"""
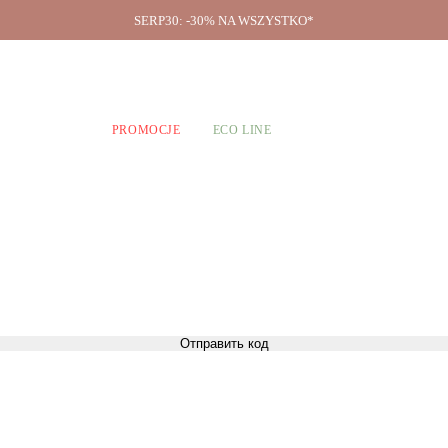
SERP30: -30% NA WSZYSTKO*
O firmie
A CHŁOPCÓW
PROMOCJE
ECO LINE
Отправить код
"""
"""
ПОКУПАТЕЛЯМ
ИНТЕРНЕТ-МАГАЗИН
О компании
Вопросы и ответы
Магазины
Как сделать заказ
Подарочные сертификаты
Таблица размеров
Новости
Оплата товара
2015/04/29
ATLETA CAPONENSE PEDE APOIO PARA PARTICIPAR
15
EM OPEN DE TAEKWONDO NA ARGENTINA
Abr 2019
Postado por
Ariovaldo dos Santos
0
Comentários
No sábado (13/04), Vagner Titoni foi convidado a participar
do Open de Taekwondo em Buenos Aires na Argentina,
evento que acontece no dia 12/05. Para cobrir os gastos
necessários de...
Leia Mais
"""
"""
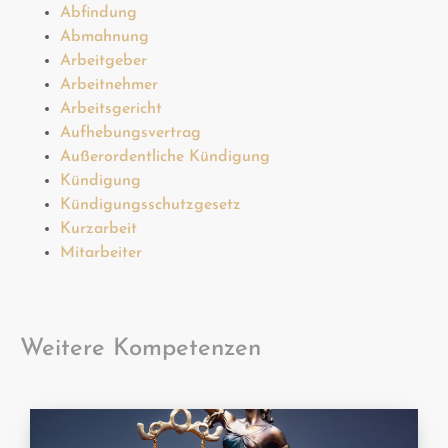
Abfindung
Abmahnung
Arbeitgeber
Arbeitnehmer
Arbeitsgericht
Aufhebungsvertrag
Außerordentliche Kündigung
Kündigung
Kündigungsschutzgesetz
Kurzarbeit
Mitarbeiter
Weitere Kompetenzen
"""
# [Task objective]
Your reply is to repeat, unchanged, the lines above running from the one with "SERP30: -30% NA WSZYSTKO*" up to and including the one with "Отправить код".

# [Exercise answer]
SERP30: -30% NA WSZYSTKO*
O firmie
A CHŁOPCÓW
PROMOCJE
ECO LINE
Отправить код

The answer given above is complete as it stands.